Francois de Rugy, France’s minister of ecology, hopes fuel pumping operations around the sunken Gande America start Friday or Saturday, depending on weather conditions, he told Sud Radio Friday.
Aerial observations by a French Navy maritime surveillance aircraft on Thursday located the presence of two distinct spills about 20 kilometers (12.43 miles) apart and about 170 nautical miles west of La Rochelle, France’s Atlantic Maritime Prefecture said in a press release. The first, located above the wreck, is approximately 13 kilometers long and 7 kilometers wide and has a compact appearance, while the second is 9 kilometers long and 7 kilometers wide with a more fragmented appearance, the prefecture said.
The spill is moving 35 kilometers per day, according to Franceinfo.
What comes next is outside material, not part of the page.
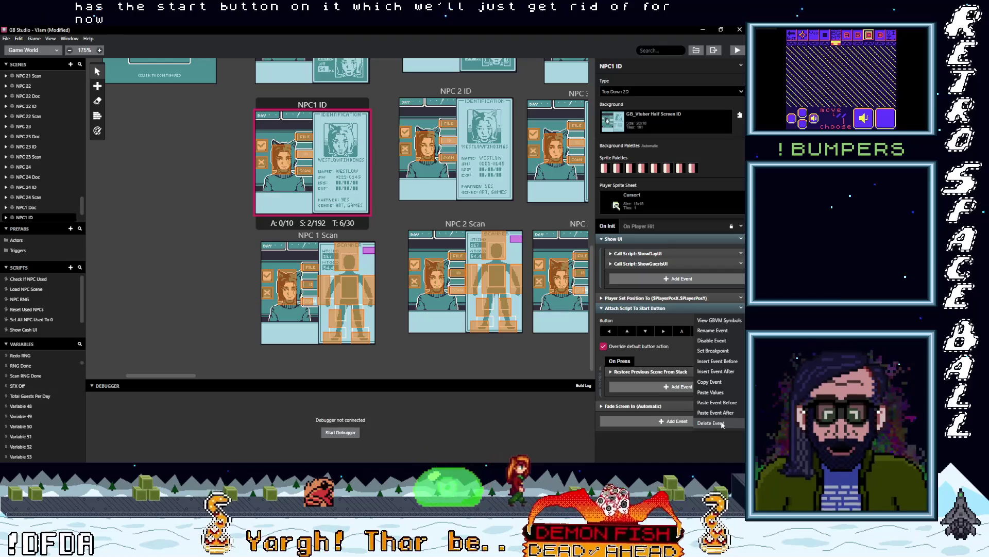
click(722, 422)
Gironde and Charente-Maritime in southwestern France are both reportedly anticipating possible pollution of their coasts and have placed services on a pre-alert phase, Franceinfo reported.
“The Maritime Prefecture has brought together the drift committee of experts in the fields of meteorology, oceanography, the behavior of petroleum products and the fight against marine pollution,” according to a translated version of the prefecture’s press release. “The first estimates confirm the risks of coastal pollution. Potentially impacted areas can only be determined in several days.”
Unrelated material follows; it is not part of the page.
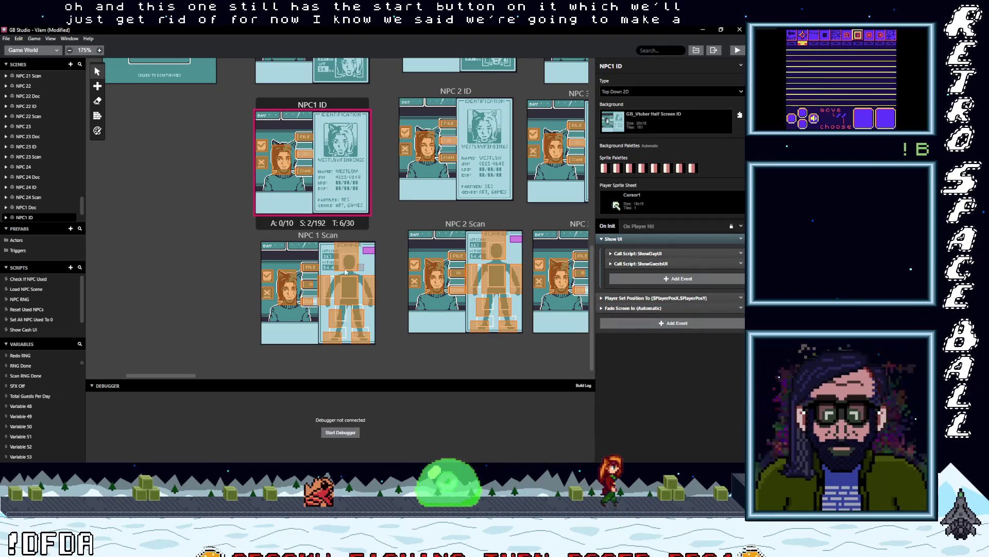
scroll(330, 276, up, 6)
A fuel spill was first located Wednesday in the area where the Grimaldi Group-owned ConRo ship Grande America sank Tuesday in the Bay of Biscay. The ship was carrying about 2,200 tons of heavy fuel oil before it sank, de Rugy said, along with 2,210 vehicles and 365 containers. Forty-five containers had hazardous cargo, including 100 tons of hydrochloric acid and 70 tons of sulfuric acid, Maritime Prefect Adm. Jean-Louis Lozier said.
Grande America sank to a depth of 4,600 meters after it caught fire Sunday night, which forced all 27 people onboard to abandon ship. They were rescued by the Royal Navy frigate HMS Argyll with no serious injuries reported.